Some workers at the warehouse say they want the retailer to soften productivity quotas that they claim makes their jobs unsafe and needlessly stressful. “They try to get someone to work as hard as you can under the threat of being fired,” said Tyler Hamilton, a 22-year-old employed at the warehouse for nearly two years. “As much as they can, they figure out ways to collect data and measure work.”

Trying to get Amazon to ease quotas and its reliance on temporary workers, Hamilton and others at the facility plan to walk off the job for three hours at the end of the day shift and three hours at the beginning of the night shift on July 15. That’s the first day of the highly touted annual sales event used to entice and keep Amazon Prime subscribers who pay an annual fee for free shipping and other benefits. Workers also intend to rally outside the warehouse.

“Amazon offers already what this outside organization is asking for,” a company spokesperson stated in an email to CBS MoneyWatch, referring to the Awood Center, an advocacy group for the Amazon warehouse workers.

“We encourage anyone to compare our pay, benefits and workplace to other retailers and major employers in the Shakopee community and across the country,” added the company spokesperson, who cited cited hourly pay ranging from $16.25 to $20.80 and benefits including health care.

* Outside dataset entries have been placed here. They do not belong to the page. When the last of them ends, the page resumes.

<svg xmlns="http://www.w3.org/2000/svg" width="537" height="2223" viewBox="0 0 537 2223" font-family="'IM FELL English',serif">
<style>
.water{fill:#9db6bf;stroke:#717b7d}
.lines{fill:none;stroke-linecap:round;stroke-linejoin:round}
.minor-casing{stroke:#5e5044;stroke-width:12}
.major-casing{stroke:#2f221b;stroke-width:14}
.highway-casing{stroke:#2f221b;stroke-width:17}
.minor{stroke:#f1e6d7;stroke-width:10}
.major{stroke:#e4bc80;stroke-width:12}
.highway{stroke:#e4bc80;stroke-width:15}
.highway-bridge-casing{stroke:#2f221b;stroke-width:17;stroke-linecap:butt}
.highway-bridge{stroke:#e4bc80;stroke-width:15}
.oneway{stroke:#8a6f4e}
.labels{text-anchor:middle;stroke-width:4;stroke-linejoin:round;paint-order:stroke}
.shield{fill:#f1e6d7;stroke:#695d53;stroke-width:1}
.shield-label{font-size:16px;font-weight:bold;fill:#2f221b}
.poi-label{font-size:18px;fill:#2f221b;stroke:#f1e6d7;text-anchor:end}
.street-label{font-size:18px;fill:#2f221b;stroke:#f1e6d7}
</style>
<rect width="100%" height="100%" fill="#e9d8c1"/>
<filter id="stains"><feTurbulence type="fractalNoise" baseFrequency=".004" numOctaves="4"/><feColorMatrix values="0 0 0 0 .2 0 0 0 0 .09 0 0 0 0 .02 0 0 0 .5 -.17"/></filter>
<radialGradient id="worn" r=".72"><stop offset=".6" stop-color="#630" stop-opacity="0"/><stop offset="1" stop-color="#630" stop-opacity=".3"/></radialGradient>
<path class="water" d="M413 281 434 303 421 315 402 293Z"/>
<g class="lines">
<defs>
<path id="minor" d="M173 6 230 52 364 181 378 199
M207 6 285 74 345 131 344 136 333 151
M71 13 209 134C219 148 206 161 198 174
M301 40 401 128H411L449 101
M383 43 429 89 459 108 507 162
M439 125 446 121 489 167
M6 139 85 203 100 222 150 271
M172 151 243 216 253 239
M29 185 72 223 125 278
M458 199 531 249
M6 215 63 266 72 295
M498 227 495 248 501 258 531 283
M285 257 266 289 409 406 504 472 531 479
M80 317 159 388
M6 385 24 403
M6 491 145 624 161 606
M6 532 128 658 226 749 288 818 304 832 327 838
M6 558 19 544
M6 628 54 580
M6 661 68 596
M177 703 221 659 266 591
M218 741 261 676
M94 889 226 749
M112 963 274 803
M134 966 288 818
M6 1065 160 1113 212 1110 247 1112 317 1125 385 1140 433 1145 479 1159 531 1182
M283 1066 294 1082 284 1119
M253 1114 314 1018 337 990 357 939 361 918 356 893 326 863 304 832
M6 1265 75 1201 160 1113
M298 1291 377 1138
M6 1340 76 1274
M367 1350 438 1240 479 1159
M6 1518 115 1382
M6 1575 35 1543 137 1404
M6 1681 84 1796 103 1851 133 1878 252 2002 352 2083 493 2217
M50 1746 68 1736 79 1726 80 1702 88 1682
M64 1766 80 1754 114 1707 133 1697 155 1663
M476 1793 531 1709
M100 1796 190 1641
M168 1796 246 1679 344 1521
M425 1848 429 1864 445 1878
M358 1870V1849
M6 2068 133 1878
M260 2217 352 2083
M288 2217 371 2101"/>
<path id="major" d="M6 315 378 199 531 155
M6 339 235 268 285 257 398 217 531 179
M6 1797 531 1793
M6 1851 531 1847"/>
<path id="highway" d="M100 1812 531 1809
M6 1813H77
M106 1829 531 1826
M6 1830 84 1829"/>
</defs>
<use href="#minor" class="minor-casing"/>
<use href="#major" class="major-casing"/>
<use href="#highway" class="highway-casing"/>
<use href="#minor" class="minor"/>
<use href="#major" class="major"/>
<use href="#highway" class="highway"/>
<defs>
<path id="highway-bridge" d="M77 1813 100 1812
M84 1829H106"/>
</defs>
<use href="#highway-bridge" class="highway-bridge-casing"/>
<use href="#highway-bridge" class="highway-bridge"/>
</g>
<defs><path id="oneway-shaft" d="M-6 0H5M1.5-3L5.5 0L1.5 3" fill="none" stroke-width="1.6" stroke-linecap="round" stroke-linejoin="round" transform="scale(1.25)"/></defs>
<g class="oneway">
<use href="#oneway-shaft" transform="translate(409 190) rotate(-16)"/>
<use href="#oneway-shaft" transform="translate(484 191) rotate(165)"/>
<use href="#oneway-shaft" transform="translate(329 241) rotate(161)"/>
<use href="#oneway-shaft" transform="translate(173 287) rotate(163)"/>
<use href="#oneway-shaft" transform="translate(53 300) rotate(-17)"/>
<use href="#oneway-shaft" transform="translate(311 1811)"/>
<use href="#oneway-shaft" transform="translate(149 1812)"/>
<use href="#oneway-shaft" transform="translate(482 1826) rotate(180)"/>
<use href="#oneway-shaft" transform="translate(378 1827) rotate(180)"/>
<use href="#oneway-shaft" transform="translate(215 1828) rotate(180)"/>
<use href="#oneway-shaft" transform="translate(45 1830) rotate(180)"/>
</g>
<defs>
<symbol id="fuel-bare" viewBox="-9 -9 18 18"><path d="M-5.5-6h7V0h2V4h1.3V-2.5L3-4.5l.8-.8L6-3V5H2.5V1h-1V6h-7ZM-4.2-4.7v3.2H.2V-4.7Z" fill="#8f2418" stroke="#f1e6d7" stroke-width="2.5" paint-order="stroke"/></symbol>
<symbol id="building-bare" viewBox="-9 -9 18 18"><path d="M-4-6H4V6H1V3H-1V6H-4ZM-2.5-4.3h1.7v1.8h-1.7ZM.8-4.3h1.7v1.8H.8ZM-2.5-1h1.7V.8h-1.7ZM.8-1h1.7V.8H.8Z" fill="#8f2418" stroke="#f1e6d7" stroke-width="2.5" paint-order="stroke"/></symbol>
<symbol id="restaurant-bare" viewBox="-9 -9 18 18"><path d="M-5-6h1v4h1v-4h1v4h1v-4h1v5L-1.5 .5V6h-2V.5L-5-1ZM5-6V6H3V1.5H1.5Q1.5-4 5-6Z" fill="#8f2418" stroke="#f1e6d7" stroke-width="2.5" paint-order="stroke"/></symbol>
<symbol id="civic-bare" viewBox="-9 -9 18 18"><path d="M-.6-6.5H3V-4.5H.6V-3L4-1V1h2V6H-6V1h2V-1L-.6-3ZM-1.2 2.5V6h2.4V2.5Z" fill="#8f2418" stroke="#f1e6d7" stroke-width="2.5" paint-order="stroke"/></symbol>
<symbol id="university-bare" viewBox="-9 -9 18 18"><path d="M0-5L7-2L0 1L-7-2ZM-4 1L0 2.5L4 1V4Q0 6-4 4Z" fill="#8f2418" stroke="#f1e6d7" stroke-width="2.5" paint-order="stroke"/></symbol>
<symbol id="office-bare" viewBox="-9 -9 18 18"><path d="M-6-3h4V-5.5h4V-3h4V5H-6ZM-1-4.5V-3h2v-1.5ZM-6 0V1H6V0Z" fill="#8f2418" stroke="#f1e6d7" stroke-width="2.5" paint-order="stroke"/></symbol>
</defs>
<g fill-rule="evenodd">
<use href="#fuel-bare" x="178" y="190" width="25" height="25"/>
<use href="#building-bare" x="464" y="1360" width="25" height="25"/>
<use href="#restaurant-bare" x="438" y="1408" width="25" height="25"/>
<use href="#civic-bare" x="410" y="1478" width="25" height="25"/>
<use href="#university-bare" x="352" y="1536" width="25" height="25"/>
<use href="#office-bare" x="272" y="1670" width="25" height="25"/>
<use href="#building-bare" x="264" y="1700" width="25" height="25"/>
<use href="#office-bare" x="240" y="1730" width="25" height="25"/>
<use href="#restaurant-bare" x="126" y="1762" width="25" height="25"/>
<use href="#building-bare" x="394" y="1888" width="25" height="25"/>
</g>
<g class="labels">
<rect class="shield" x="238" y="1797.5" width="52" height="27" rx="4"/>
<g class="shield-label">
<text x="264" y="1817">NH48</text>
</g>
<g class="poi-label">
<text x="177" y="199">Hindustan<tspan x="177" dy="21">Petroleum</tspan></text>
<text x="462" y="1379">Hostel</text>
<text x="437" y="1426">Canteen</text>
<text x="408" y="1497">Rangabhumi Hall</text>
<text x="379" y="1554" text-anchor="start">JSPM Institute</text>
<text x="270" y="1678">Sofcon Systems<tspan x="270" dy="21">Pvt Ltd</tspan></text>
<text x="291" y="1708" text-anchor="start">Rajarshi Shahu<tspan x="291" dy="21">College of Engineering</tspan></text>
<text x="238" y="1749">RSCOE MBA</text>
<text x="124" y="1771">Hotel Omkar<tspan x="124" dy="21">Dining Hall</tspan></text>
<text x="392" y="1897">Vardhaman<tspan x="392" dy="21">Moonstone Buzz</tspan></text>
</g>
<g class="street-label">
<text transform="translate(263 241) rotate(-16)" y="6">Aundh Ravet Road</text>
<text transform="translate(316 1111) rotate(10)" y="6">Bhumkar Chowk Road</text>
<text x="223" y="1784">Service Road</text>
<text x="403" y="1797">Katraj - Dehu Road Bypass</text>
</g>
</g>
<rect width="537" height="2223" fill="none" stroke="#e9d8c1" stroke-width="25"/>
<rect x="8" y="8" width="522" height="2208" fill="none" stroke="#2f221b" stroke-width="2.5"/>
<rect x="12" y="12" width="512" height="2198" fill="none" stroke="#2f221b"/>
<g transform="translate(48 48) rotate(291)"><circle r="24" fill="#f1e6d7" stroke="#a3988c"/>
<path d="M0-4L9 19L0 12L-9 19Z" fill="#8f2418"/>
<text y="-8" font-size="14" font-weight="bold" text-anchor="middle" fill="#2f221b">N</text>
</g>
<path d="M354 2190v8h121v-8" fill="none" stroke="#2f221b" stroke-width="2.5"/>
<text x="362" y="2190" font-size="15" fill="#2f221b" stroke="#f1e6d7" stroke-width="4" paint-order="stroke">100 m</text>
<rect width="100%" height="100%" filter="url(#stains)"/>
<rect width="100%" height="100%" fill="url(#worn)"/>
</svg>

Hamilton, however, refuted the notion that the Awood Center had stoked worker demands: “This is from within Amazon. It’s not just an outside agitating force,” he said. “We reached out to the Awood Center for advice, as many of us are recent immigrants in the U.S. and also this is not something they teach in high school.”

A group of Amazon engineers reportedly intend to fly to Minnesota to join the demonstration, which will include demands that Amazon take steps to curb climate change, along with relaxing productivity quotas and making the company’s corps of temp workers permanent employees.